Поскольку вне Эдема человек уже не получает все готовым из рук природы, не только воссоздать золотой век, но и просто обеспечить нормальное функционирование общества невозможно без того, чтобы на одних не трудились другие.
Такой ход мысли был наиболее типичен для классической древности. «Действительно, — говорит Аристотель, — если бы всякое орудие могло работать само по данному приказу или даже предвосхищая его, как статуи Дедала или треножники Гефеста, которые, по словам поэта, сами являлись на собрание богов, если бы челноки ткацкого станка ткали сами собой, если бы смычок сам собой играл на кифаре, то предприниматели стали бы обходиться без рабочих, а хозяева без рабов»[232]
Литература не могла миновать подобных ситуаций. Они представлялись необычайно комичными, противоречащими элементарным законам природы (в числе которых оказывалось и рабство). Комический писатель Кратес заставляет человека, пожелавшего реформировать общество, заявить, что у него никто не будет владеть ни рабом, ни рабыней. «А как же, — возражает его собеседник, — старик тоже должен обслуживать сам себя?» «Вовсе нет, — отвечает реформатор, — я заставлю двигаться все нужные предметы без малейшего прикосновения к ним. Всякий корабль будет приближаться сам собой, когда его позовут. Нужно будет только сказать: “Стол, стань передо мной! Накройся! Квашня, замесись! Стакан, наполнись! Чаша, где ты? Ополоснись хорошенько! Пирожок, иди сюда на стол! Чугун, вынь из своего нутра этих животных! Рыба, подходи! — Но, скажет она, я еще не поджарилась с двух сторон. — Хорошо, перевернись, подсыпь под себя соли и сейчас же поджарься в жире”»[233]
.К сожалению, в жизни так не бывает. И если общество не может быть потребительским по отношению к природе, оно становится таковым по отношению к людям. Потребительская утопия в классовом обществе — это всегда утопия несправедливая, даже в тех случаях, когда несправедливость эта не кажется слишком явной и сказочные богатства приходят путями наполовину сказочными, а те, кто обслуживает утопистов, живут «в огромном светлом здании в полмили длиною».

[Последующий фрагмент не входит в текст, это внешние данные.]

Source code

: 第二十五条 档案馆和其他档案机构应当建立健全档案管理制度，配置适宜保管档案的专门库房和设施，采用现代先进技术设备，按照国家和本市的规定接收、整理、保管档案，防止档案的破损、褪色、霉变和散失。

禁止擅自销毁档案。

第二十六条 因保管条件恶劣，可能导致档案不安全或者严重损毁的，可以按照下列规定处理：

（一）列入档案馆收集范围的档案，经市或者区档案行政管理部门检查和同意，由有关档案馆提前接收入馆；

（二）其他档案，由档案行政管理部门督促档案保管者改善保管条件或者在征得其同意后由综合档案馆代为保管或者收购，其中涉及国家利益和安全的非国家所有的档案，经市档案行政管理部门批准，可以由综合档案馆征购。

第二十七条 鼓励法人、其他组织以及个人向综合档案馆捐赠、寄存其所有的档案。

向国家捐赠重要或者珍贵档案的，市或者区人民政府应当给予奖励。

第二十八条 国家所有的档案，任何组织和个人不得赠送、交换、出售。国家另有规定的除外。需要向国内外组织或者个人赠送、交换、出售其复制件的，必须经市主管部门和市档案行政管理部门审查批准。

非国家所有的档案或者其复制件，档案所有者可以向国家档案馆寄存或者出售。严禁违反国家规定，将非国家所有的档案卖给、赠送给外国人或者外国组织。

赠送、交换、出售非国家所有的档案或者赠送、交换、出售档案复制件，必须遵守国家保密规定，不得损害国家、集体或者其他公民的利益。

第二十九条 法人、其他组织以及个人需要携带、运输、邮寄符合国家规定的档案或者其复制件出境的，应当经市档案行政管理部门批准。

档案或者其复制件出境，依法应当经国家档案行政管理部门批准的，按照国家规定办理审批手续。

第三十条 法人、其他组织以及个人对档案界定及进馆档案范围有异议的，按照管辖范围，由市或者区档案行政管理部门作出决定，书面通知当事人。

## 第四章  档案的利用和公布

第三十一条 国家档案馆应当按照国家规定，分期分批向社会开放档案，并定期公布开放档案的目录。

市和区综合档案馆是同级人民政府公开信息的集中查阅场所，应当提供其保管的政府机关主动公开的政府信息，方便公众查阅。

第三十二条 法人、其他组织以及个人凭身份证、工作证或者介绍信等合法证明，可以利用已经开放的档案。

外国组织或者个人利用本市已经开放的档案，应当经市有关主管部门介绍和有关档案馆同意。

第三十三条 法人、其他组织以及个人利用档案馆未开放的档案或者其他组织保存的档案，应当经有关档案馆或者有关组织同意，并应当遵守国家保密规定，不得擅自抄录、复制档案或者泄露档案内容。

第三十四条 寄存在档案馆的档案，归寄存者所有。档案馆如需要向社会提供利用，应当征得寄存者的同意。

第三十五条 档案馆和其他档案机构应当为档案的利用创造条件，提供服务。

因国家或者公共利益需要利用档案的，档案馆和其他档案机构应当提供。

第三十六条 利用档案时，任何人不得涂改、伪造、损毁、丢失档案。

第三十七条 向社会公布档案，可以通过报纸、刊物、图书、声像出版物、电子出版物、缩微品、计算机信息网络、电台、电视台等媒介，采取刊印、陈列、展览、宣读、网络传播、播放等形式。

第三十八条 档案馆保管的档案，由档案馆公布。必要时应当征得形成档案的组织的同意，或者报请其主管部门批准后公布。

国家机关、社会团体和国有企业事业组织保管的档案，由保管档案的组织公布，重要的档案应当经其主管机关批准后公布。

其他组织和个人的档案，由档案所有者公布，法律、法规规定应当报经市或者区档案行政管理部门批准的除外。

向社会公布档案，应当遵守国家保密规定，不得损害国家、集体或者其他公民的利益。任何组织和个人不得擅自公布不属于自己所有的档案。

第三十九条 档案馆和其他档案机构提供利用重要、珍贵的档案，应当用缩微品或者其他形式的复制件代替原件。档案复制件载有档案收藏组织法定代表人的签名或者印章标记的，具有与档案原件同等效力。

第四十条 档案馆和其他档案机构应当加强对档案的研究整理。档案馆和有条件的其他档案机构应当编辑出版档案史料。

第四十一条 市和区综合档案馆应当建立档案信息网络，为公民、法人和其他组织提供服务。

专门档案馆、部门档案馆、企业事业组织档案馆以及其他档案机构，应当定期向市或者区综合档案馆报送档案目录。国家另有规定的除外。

Так обстоит дело в Телемской обители.
В двух утопиях той же эпохи нет подобной несправедливости. Одна часть общества не живет там за счет другой. Все одинаково трудятся и пользуются плодами общих трудов. Речь идет об «Утопии» Томаса Мора («Золотая книга, столь же полезная, как забавная, о наилучшем устройстве государства и о новом острове Утопии», 1516) и «Городе Солнца» (1623) Кампанеллы. Причем шести часов работы хватает для того, чтобы обеспечить общество всем необходимым. Остальное время отводится занятиям науками, играм на свежем воздухе и т. д.
На первый взгляд, у проектов идеального общества, предложенных Мором и Кампанеллой, — все преимущества перед утопией Рабле. В действительности это не так. Утопии Мора и Кампанеллы так же далеки от полноты идеала, как и утопия Рабле. Они не исключают, а дополняют друг друга.
Рабле показал общину, внутри которой свободное развитие всех обусловлено свободным развитием каждого. В Телеме «делают что хотят». Там нет никакого регламента, нет никаких обязательных установлений. В утопиях Мора и Кампанеллы мера регламентации велика, а мера свободы неизмеримо мала сравнительно с утопией Рабле.
У Рабле человек принадлежит только себе самому и поэтому принадлежит всем остальным. У Мора и Кампанеллы он изначально отдан всем остальным и потому не в полную меру принадлежит сам себе.
Утопия Томаса Мора зиждется на патриархальной основе. Семья является не только «экономической ячейкой» общества, но и его «первоначальной ячейкой» во всех отношениях. Она — основная производственная единица, она — первый источник законов, она — первоначальное политическое образование. Законов мало, но обычаи крепки и всепроникающи. Их никто (или почти никто) не нарушает, и их нельзя обойти — они касаются всего существенного и каждой мелочи быта.
Кампанелла — не меньший, чем Томас Мор, сторонник регламентации, но, человек XVII века, он отдает ее государству. Аппарат власти у Кампанеллы ответственней и разветвленней. Нельзя сказать, что он вступает в этом смысле в сознательную полемику с Мором, но, поскольку семьи в старом смысле слова у Кампанеллы нет, семьей по отношению к человеку становится все общество, и право регламентации естественным образом переходит к нему в лице его представителей.
Личность оказывается в этих утопиях в заметно менее выигрышных условиях, чем у Рабле. Формы ее проявления определены заранее и закреплены законодательством или обычаем, так что ни для каких неожиданностей не остается места. Между тем именно эти неожиданности сыграли такую заметную роль в истории человечества.
Традицию тут отыскать нетрудно. Она идет от Платона.